Exercise prompt: Please repeat the records exactly, keeping the pictures out.

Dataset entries
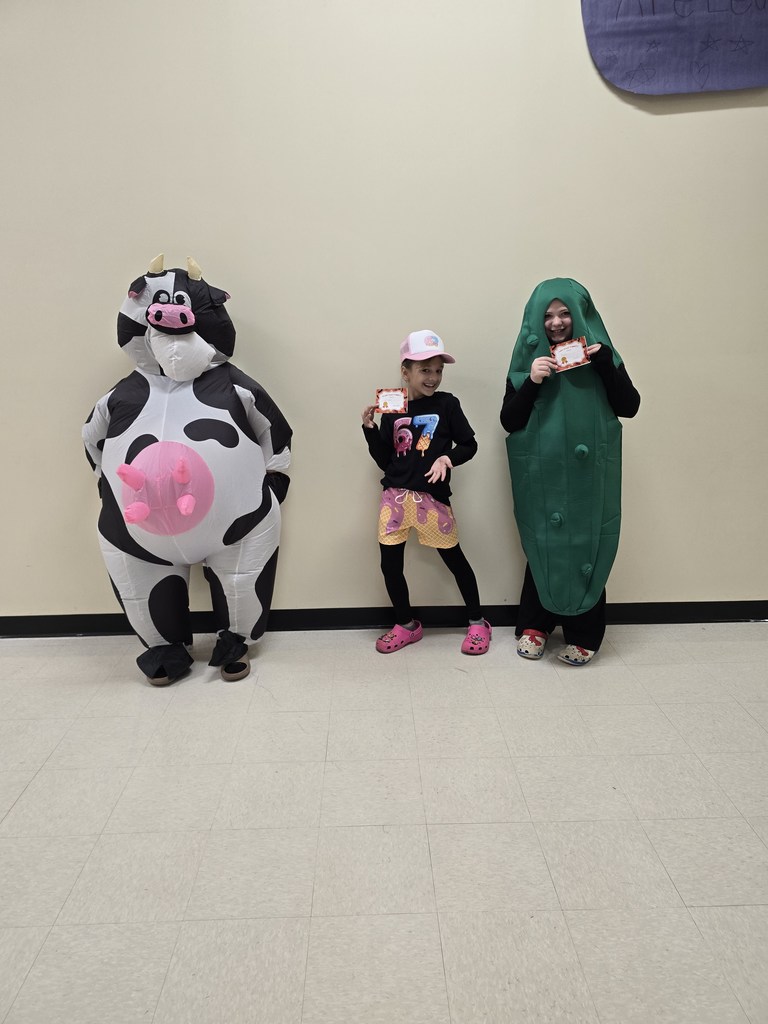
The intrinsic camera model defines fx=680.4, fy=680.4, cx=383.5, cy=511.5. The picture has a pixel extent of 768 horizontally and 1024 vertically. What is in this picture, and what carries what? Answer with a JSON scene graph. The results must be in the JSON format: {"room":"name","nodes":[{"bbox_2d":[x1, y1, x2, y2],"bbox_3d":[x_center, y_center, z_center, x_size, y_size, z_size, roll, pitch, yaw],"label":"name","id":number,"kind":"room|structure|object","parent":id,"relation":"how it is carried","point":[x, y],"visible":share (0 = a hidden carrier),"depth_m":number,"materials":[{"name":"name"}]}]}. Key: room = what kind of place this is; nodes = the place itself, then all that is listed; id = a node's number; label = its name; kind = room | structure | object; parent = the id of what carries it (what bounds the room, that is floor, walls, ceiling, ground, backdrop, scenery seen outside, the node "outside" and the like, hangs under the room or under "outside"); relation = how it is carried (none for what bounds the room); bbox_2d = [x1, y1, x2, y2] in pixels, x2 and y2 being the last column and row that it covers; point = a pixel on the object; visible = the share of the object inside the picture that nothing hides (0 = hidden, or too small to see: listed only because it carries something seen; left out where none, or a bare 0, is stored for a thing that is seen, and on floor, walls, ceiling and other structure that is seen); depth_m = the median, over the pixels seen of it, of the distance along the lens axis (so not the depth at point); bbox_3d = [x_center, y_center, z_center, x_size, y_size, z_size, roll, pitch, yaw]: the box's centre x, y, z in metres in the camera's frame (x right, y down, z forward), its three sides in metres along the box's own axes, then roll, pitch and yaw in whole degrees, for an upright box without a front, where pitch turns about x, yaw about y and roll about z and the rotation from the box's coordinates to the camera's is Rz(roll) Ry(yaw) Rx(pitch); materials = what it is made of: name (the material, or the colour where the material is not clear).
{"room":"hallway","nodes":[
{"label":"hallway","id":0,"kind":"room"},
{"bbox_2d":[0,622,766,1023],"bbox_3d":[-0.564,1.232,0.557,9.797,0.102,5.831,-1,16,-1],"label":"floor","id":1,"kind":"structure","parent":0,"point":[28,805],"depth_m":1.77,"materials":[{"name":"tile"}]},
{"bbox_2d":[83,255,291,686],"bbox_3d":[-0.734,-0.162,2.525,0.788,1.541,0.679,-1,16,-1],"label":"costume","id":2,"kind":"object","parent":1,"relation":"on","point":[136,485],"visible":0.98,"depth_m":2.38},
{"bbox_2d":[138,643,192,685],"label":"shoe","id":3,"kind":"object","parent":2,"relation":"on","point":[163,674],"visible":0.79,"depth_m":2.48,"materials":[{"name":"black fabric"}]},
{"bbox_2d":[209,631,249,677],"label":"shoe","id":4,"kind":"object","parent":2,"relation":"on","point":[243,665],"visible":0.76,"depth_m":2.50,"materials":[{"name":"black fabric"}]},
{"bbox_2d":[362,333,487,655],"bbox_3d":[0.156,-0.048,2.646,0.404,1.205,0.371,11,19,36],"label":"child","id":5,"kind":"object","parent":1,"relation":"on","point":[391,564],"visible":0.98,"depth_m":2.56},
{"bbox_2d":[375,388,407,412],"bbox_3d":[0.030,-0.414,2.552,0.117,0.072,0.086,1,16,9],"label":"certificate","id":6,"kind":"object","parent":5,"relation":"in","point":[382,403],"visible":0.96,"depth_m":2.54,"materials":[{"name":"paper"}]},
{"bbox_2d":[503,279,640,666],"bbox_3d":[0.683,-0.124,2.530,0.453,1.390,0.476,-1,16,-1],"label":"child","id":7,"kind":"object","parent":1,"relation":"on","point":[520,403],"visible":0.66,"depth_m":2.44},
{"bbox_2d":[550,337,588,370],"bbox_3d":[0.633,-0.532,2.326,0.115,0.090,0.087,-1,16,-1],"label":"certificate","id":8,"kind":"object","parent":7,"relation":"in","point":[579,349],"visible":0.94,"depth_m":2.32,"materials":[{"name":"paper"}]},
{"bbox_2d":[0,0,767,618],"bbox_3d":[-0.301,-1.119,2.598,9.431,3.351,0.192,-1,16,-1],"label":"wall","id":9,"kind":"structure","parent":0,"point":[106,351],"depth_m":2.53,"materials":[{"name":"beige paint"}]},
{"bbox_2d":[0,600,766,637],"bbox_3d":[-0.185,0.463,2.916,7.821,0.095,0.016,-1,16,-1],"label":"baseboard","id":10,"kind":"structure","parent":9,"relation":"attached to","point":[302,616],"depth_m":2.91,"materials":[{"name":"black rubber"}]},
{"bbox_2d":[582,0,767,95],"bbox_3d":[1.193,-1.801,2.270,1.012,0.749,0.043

Output for this exercise:
The intrinsic camera model defines fx=680.4, fy=680.4, cx=383.5, cy=511.5. The picture has a pixel extent of 768 horizontally and 1024 vertically. What is in this picture, and what carries what? Answer with a JSON scene graph. The results must be in the JSON format: {"room":"name","nodes":[{"bbox_2d":[x1, y1, x2, y2],"bbox_3d":[x_center, y_center, z_center, x_size, y_size, z_size, roll, pitch, yaw],"label":"name","id":number,"kind":"room|structure|object","parent":id,"relation":"how it is carried","point":[x, y],"visible":share (0 = a hidden carrier),"depth_m":number,"materials":[{"name":"name"}]}]}. Key: room = what kind of place this is; nodes = the place itself, then all that is listed; id = a node's number; label = its name; kind = room | structure | object; parent = the id of what carries it (what bounds the room, that is floor, walls, ceiling, ground, backdrop, scenery seen outside, the node "outside" and the like, hangs under the room or under "outside"); relation = how it is carried (none for what bounds the room); bbox_2d = [x1, y1, x2, y2] in pixels, x2 and y2 being the last column and row that it covers; point = a pixel on the object; visible = the share of the object inside the picture that nothing hides (0 = hidden, or too small to see: listed only because it carries something seen; left out where none, or a bare 0, is stored for a thing that is seen, and on floor, walls, ceiling and other structure that is seen); depth_m = the median, over the pixels seen of it, of the distance along the lens axis (so not the depth at point); bbox_3d = [x_center, y_center, z_center, x_size, y_size, z_size, roll, pitch, yaw]: the box's centre x, y, z in metres in the camera's frame (x right, y down, z forward), its three sides in metres along the box's own axes, then roll, pitch and yaw in whole degrees, for an upright box without a front, where pitch turns about x, yaw about y and roll about z and the rotation from the box's coordinates to the camera's is Rz(roll) Ry(yaw) Rx(pitch); materials = what it is made of: name (the material, or the colour where the material is not clear).
{"room":"hallway","nodes":[
{"label":"hallway","id":0,"kind":"room"},
{"bbox_2d":[0,622,766,1023],"bbox_3d":[-0.564,1.232,0.557,9.797,0.102,5.831,-1,16,-1],"label":"floor","id":1,"kind":"structure","parent":0,"point":[28,805],"depth_m":1.77,"materials":[{"name":"tile"}]},
{"bbox_2d":[83,255,291,686],"bbox_3d":[-0.734,-0.162,2.525,0.788,1.541,0.679,-1,16,-1],"label":"costume","id":2,"kind":"object","parent":1,"relation":"on","point":[136,485],"visible":0.98,"depth_m":2.38},
{"bbox_2d":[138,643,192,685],"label":"shoe","id":3,"kind":"object","parent":2,"relation":"on","point":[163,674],"visible":0.79,"depth_m":2.48,"materials":[{"name":"black fabric"}]},
{"bbox_2d":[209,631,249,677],"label":"shoe","id":4,"kind":"object","parent":2,"relation":"on","point":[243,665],"visible":0.76,"depth_m":2.50,"materials":[{"name":"black fabric"}]},
{"bbox_2d":[362,333,487,655],"bbox_3d":[0.156,-0.048,2.646,0.404,1.205,0.371,11,19,36],"label":"child","id":5,"kind":"object","parent":1,"relation":"on","point":[391,564],"visible":0.98,"depth_m":2.56},
{"bbox_2d":[375,388,407,412],"bbox_3d":[0.030,-0.414,2.552,0.117,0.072,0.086,1,16,9],"label":"certificate","id":6,"kind":"object","parent":5,"relation":"in","point":[382,403],"visible":0.96,"depth_m":2.54,"materials":[{"name":"paper"}]},
{"bbox_2d":[503,279,640,666],"bbox_3d":[0.683,-0.124,2.530,0.453,1.390,0.476,-1,16,-1],"label":"child","id":7,"kind":"object","parent":1,"relation":"on","point":[520,403],"visible":0.66,"depth_m":2.44},
{"bbox_2d":[550,337,588,370],"bbox_3d":[0.633,-0.532,2.326,0.115,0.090,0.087,-1,16,-1],"label":"certificate","id":8,"kind":"object","parent":7,"relation":"in","point":[579,349],"visible":0.94,"depth_m":2.32,"materials":[{"name":"paper"}]},
{"bbox_2d":[0,0,767,618],"bbox_3d":[-0.301,-1.119,2.598,9.431,3.351,0.192,-1,16,-1],"label":"wall","id":9,"kind":"structure","parent":0,"point":[106,351],"depth_m":2.53,"materials":[{"name":"beige paint"}]},
{"bbox_2d":[0,600,766,637],"bbox_3d":[-0.185,0.463,2.916,7.821,0.095,0.016,-1,16,-1],"label":"baseboard","id":10,"kind":"structure","parent":9,"relation":"attached to","point":[302,616],"depth_m":2.91,"materials":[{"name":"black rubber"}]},
{"bbox_2d":[582,0,767,95],"bbox_3d":[1.193,-1.801,2.270,1.012,0.749,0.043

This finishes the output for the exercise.